Diese Einstellung zieht sich oft durch mehrere Lebensbereiche. Das Studium muss perfekt sein, die Arbeit muss perfekt sein, der Haushalt muss perfekt sein, die Frisur perfekt sitzen und schlussendlich muss auch die Beziehung perfekt sein – wie auch immer das aussehen soll.

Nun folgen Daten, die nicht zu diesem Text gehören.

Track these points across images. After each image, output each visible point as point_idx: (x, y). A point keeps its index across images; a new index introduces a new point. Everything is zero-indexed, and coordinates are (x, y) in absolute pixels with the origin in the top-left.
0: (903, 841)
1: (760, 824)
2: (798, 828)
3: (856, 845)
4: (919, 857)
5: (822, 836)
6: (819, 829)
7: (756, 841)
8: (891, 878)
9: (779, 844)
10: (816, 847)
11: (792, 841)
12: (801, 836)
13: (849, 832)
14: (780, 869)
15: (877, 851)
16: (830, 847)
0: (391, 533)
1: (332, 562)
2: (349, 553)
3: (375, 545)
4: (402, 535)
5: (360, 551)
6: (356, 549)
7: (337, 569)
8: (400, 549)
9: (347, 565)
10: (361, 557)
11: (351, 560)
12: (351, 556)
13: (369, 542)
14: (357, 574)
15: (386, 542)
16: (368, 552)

Und dabei kreist der Betroffene immer angstvoll um sich selbst mit der Frage: „Wie viel Selbstbewusstsein darf ich mir aufgrund meiner Leistungsfähigkeit gönnen?“

2. Adaptiver Perfektionismus

Ganz anders sieht es aus mit dem konstruktiven Umgang mit seinem Perfektionismus. Hier geht es nicht darum, mit seiner Leistung sich selbst als Person aufzuwerten. Das Ich tritt in den Hintergrund, stattdessen wird aus einer intrinsischen Motivation (zu den Themen intrinsische und extrinsische Motivation habe ich einen Artikel geschrieben *Klick*) heraus an einer Sache gearbeitet, bis sie (soweit möglich) dem Ideal entspricht. Es ist die Freude an der Perfektion, die Freude an der Vollkommenheit. Das Projekt wurde sich “zu eigen” gemacht und repräsentiert auf eine natürliche Weise einen Teil des Selbst. Statt um das eigene Ich kreisen die Gedanken um die Sache: “Wie schaffe ich es, dass es richtig gut wird?”

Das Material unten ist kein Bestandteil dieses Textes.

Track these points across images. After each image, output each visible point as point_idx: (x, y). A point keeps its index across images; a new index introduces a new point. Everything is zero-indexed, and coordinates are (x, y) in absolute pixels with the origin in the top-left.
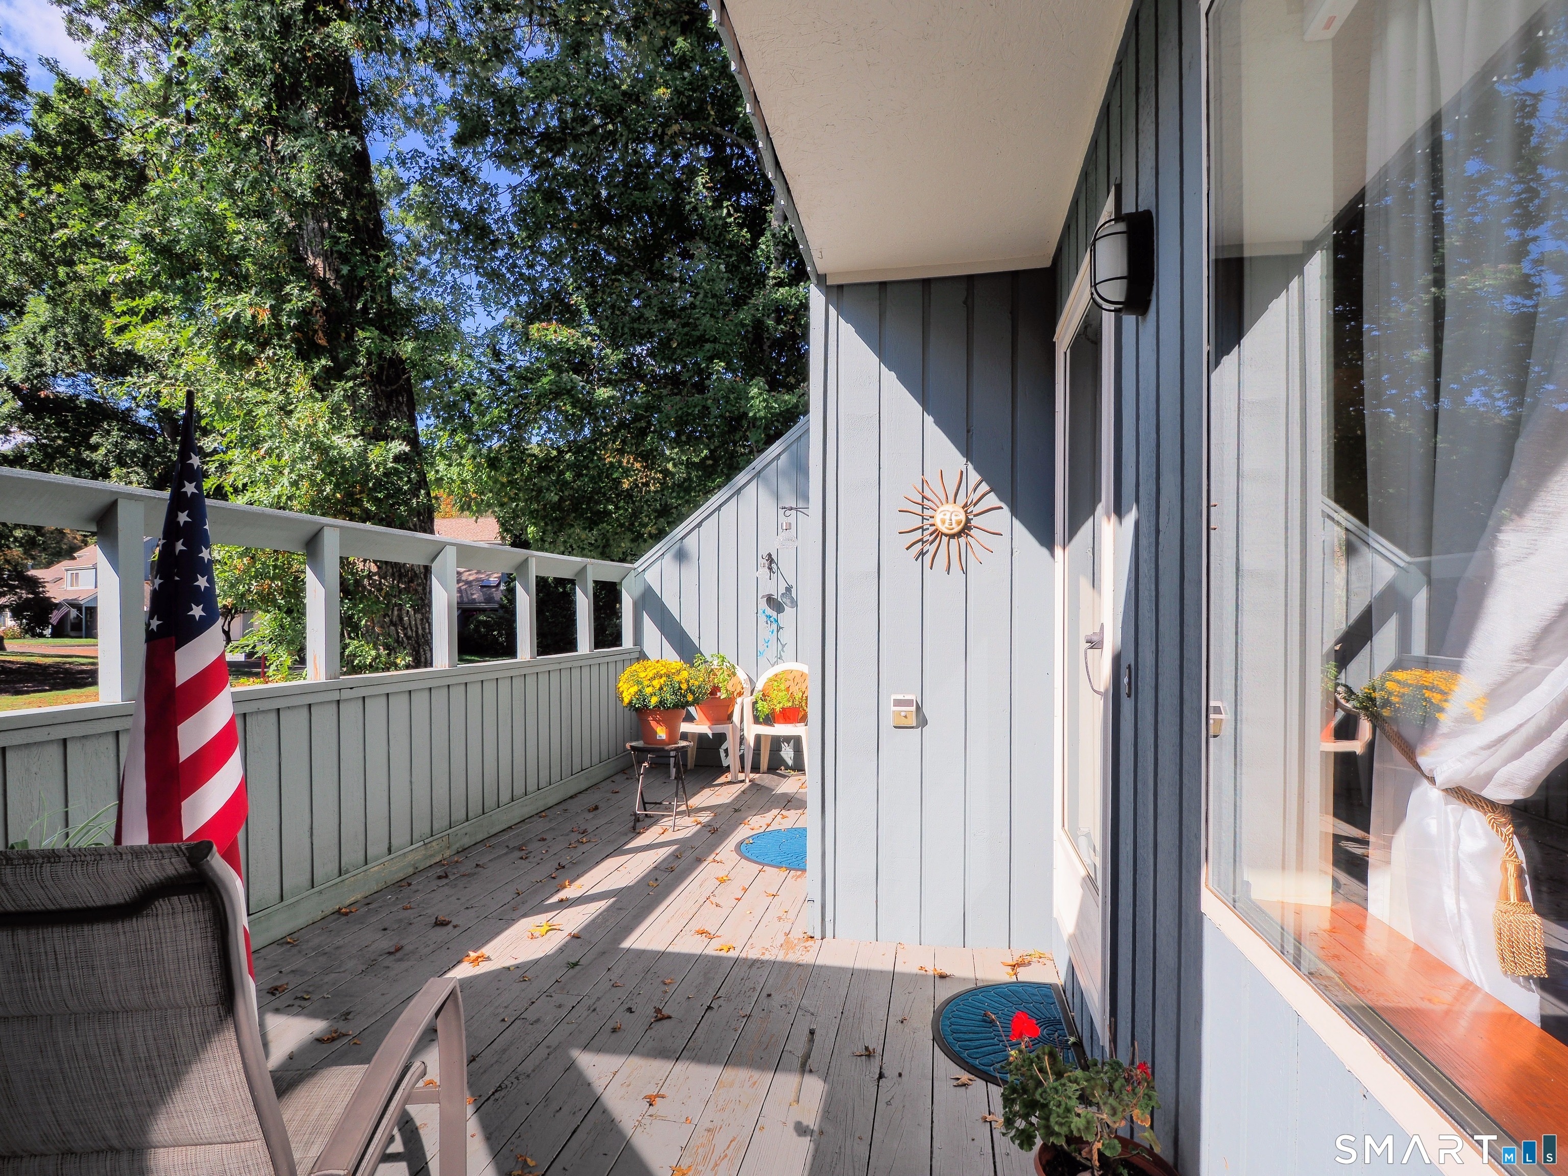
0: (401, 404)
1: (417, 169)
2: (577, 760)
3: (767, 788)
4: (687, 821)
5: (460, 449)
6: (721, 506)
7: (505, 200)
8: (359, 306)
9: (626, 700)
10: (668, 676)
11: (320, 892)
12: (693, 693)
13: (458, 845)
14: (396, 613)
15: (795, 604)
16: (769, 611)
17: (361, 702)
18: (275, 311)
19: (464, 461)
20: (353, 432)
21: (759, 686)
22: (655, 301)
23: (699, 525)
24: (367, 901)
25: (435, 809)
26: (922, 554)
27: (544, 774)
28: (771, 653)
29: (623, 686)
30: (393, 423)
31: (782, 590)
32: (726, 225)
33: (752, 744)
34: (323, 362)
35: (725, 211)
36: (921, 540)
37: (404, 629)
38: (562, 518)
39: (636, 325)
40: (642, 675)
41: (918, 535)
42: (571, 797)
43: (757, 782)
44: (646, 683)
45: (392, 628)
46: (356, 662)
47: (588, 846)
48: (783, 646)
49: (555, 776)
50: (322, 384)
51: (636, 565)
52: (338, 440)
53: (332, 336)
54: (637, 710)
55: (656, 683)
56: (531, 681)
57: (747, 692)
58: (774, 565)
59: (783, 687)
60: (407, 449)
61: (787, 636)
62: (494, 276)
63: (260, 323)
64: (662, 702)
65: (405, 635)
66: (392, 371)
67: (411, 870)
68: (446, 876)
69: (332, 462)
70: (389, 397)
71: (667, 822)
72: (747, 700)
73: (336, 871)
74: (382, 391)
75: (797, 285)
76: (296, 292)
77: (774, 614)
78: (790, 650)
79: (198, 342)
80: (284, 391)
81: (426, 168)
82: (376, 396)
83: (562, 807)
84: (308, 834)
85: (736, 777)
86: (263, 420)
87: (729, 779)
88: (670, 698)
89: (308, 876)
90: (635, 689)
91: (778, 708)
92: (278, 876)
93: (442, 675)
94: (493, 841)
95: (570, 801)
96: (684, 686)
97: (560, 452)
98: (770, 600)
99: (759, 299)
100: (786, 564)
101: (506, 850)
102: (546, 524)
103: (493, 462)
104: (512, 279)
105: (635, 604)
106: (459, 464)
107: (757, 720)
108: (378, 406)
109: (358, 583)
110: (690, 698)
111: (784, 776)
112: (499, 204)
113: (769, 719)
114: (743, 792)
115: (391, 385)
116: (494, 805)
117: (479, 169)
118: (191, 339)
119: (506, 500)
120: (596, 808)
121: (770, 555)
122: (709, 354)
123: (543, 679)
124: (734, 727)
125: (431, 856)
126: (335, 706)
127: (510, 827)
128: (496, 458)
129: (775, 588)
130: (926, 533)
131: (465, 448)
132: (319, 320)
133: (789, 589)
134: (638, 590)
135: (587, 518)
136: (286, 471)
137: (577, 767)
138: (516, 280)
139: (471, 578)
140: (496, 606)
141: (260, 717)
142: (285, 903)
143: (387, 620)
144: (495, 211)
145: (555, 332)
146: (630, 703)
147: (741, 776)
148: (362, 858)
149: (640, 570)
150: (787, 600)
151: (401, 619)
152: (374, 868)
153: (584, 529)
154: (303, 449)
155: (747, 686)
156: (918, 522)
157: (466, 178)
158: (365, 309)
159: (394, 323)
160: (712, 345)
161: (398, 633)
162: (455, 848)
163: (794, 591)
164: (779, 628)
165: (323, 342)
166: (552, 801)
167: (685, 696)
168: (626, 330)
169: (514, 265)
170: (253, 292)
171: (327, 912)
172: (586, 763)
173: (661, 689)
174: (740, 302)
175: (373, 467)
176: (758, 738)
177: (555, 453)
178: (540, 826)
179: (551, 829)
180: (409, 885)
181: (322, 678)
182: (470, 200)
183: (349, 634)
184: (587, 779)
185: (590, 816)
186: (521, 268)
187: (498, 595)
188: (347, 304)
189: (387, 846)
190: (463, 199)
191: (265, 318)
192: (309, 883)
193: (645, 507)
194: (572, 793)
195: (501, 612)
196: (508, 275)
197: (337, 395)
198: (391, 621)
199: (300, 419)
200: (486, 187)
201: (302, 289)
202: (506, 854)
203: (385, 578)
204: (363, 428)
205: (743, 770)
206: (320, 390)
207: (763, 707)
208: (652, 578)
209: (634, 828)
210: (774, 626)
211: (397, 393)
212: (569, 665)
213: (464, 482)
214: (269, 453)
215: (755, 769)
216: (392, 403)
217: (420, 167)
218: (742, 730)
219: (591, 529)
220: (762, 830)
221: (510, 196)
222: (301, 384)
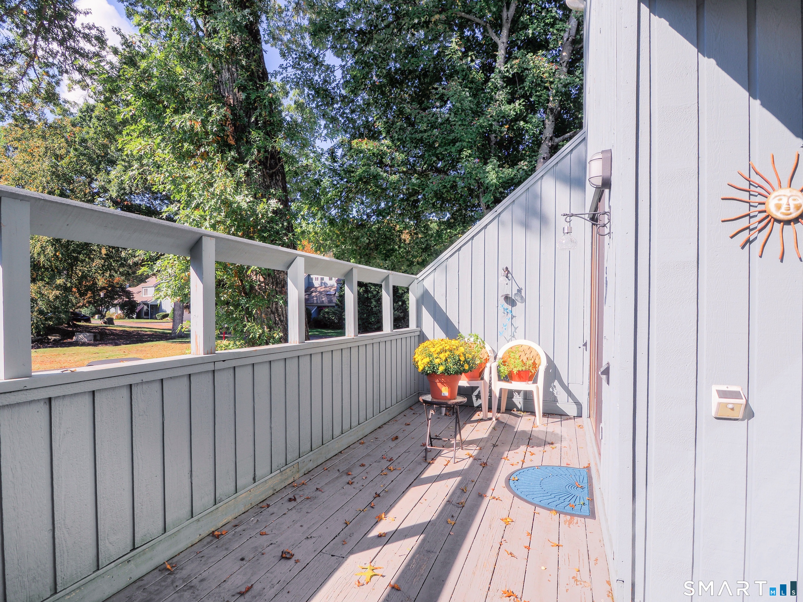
0: (278, 181)
1: (291, 58)
2: (383, 402)
3: (510, 426)
4: (461, 453)
5: (314, 215)
6: (473, 237)
7: (338, 74)
8: (253, 119)
9: (421, 368)
10: (451, 351)
11: (198, 520)
12: (468, 363)
13: (305, 469)
14: (274, 306)
15: (524, 300)
16: (506, 306)
17: (232, 371)
18: (204, 123)
19: (316, 221)
20: (246, 192)
21: (500, 355)
22: (425, 119)
23: (459, 249)
24: (236, 522)
25: (288, 446)
26: (749, 242)
27: (362, 414)
28: (508, 334)
29: (418, 357)
30: (272, 190)
31: (515, 291)
32: (470, 68)
33: (498, 395)
34: (232, 153)
35: (469, 59)
36: (748, 228)
37: (279, 316)
38: (370, 254)
39: (413, 136)
40: (432, 350)
41: (744, 222)
42: (379, 427)
43: (501, 420)
44: (435, 356)
45: (272, 315)
46: (251, 336)
47: (395, 473)
48: (516, 329)
49: (370, 415)
50: (231, 168)
51: (418, 276)
52: (238, 198)
53: (238, 140)
54: (427, 374)
55: (443, 356)
56: (354, 351)
57: (492, 359)
58: (509, 275)
59: (517, 356)
60: (281, 207)
61: (519, 322)
62: (333, 120)
63: (195, 130)
64: (446, 370)
65: (280, 319)
66: (272, 161)
67: (271, 492)
68: (295, 500)
69: (234, 212)
70: (271, 176)
71: (447, 454)
72: (494, 365)
73: (212, 501)
74: (267, 173)
75: (514, 102)
76: (215, 109)
77: (510, 307)
78: (520, 331)
79: (162, 145)
80: (210, 173)
81: (296, 58)
82: (263, 176)
83: (373, 435)
84: (188, 476)
85: (486, 416)
86: (194, 187)
87: (481, 417)
88: (453, 368)
89: (189, 508)
90: (427, 360)
91: (515, 371)
92: (161, 513)
93: (293, 349)
94: (329, 464)
95: (379, 430)
96: (462, 359)
97: (369, 216)
98: (507, 298)
99: (492, 110)
100: (518, 274)
101: (337, 474)
102: (361, 257)
103: (332, 222)
104: (343, 121)
105: (417, 301)
106: (313, 223)
107: (500, 379)
108: (265, 182)
109: (252, 287)
110: (466, 367)
111: (518, 416)
112: (335, 77)
113: (509, 378)
114: (494, 428)
115: (272, 169)
116: (330, 438)
117: (324, 55)
118: (159, 144)
119: (339, 243)
120: (397, 438)
121: (507, 268)
122: (459, 149)
123: (362, 350)
124: (485, 383)
125: (286, 479)
126: (210, 375)
127: (341, 452)
128: (334, 219)
129: (511, 291)
130: (753, 220)
131: (316, 214)
132: (229, 129)
133: (519, 291)
134: (419, 292)
135: (383, 254)
136: (208, 218)
137: (383, 408)
138: (345, 121)
139: (322, 290)
140: (334, 305)
141: (145, 386)
142: (167, 534)
143: (269, 310)
144: (333, 82)
145: (366, 144)
146: (424, 369)
147: (490, 415)
148: (234, 488)
149: (420, 279)
150: (518, 298)
151: (277, 310)
152: (242, 494)
153: (382, 260)
154: (216, 203)
155: (492, 355)
156: (744, 209)
157: (317, 62)
158: (256, 120)
159: (273, 129)
160: (461, 143)
161: (275, 318)
162: (302, 472)
163: (523, 292)
164: (513, 317)
165: (232, 142)
166: (367, 431)
167: (463, 366)
168: (408, 139)
169: (344, 113)
170: (192, 112)
171: (204, 535)
172: (389, 405)
173: (446, 360)
174: (478, 113)
175: (260, 216)
176: (501, 390)
177: (365, 217)
178: (360, 451)
179: (368, 455)
180: (268, 506)
181: (201, 354)
182: (320, 76)
183: (247, 319)
184: (389, 414)
185: (393, 444)
186: (347, 114)
187: (335, 300)
188: (246, 120)
189: (252, 476)
190: (315, 75)
191: (198, 127)
192: (189, 513)
193: (416, 247)
194: (379, 425)
195: (336, 308)
196: (340, 119)
197: (240, 173)
198: (272, 311)
199: (218, 187)
200: (328, 67)
201: (218, 108)
202: (337, 478)
203: (268, 285)
204: (255, 195)
205: (490, 409)
206: (230, 171)
207: (505, 370)
208: (428, 284)
209: (425, 458)
210: (510, 315)
211: (275, 174)
212: (378, 340)
213: (316, 233)
214: (197, 207)
215: (499, 410)
216: (273, 180)
217: (293, 59)
218: (490, 386)
219: (386, 260)
220: (519, 467)
221: (341, 71)
222: (220, 169)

Statt sich von Fehlern unterkriegen zu lassen, nutzen adaptive Perfektionisten Misserfolge als Fehlerquelle. Ihnen bringt es Freude, sich in Herausforderungen zu stürzen und sind zuversichtlicher, was ihre Erfolgswahrscheinlichkeit angeht. Sie sind insgesamt stabiler, der Selbstwert weniger stark leistungsabhängig. 

Wer sagt, was gut ist?

In einer Welt, in der wir bereits im Kindesalter gelernt haben, dass es wichtiger ist, für andere Menschen Leistungen zu bringen und in der uns gesagt wird, unsere eigenen Interessen und Projekte seien weniger wichtig, nimmt der angsterfüllte Perfektionismus Überhand. Die eigene Wahrheit verliert immer mehr an Bedeutung.

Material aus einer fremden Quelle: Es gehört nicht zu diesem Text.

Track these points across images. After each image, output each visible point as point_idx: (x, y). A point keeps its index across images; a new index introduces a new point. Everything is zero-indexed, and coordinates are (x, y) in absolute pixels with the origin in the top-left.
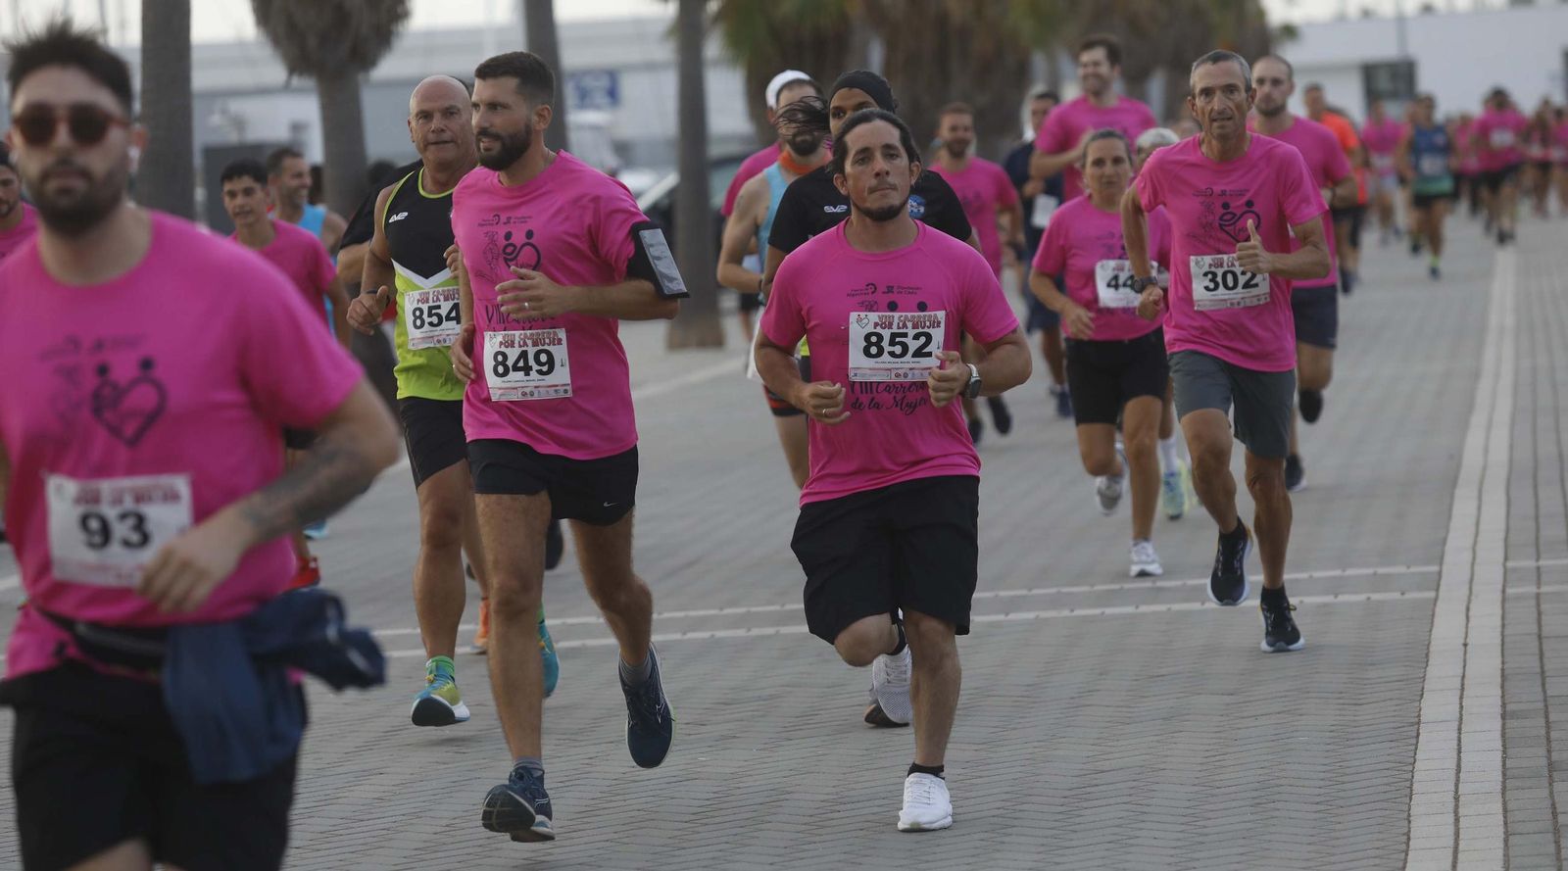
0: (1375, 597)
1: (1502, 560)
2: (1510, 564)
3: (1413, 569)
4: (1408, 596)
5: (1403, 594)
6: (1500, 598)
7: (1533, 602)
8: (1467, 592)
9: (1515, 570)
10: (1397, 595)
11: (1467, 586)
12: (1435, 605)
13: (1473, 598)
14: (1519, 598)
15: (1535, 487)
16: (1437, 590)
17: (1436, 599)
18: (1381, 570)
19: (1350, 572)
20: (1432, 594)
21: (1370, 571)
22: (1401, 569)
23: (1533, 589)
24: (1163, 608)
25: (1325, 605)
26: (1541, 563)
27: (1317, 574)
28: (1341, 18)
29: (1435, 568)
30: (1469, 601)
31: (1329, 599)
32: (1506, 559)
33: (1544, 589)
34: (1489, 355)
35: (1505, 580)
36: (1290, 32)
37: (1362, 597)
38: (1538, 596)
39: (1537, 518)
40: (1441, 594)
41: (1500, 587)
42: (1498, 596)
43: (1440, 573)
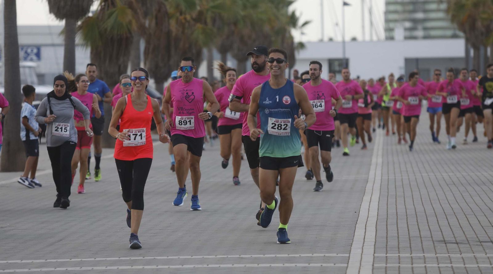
0: (324, 265)
1: (373, 253)
2: (376, 255)
3: (339, 255)
4: (336, 265)
5: (335, 264)
6: (372, 268)
7: (384, 270)
8: (359, 265)
9: (378, 257)
10: (332, 265)
11: (359, 263)
12: (347, 269)
13: (361, 267)
14: (379, 268)
15: (387, 226)
16: (348, 264)
17: (347, 267)
18: (327, 255)
19: (315, 255)
20: (346, 265)
21: (323, 255)
22: (335, 255)
23: (384, 265)
24: (243, 265)
25: (305, 267)
26: (388, 255)
27: (302, 255)
28: (321, 41)
29: (348, 255)
30: (360, 268)
31: (307, 265)
32: (374, 253)
33: (388, 265)
34: (372, 173)
35: (374, 261)
36: (302, 45)
37: (319, 265)
38: (386, 267)
39: (387, 237)
40: (349, 265)
41: (372, 263)
42: (371, 267)
43: (349, 257)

Wir müssen erst wieder lernen, aus einem eigenen Bedürfnis heraus Leistungen zu vollbringen, die wir als Expression unseres Selbst erleben. In der schon die Phase der Herstellung eine solche Freude bereitet, dass das Ergebnis fast schon in den Hintergrund tritt.

Doch in einer Welt, in der wir mit unserer Leistung unser Leben finanzieren, ist es schwierig von seinen Ängsten abzulassen. Hier hilft nur eines: Schritt für Schritt Selbstvertrauen aufbauen. Vertrauen in die eigene Persönlichkeit, die eigenen Fähigkeiten und schlussendlich das Vertrauen in die eigene Wahrheit.

Denn Vertrauen ist der Antagonist der Angst.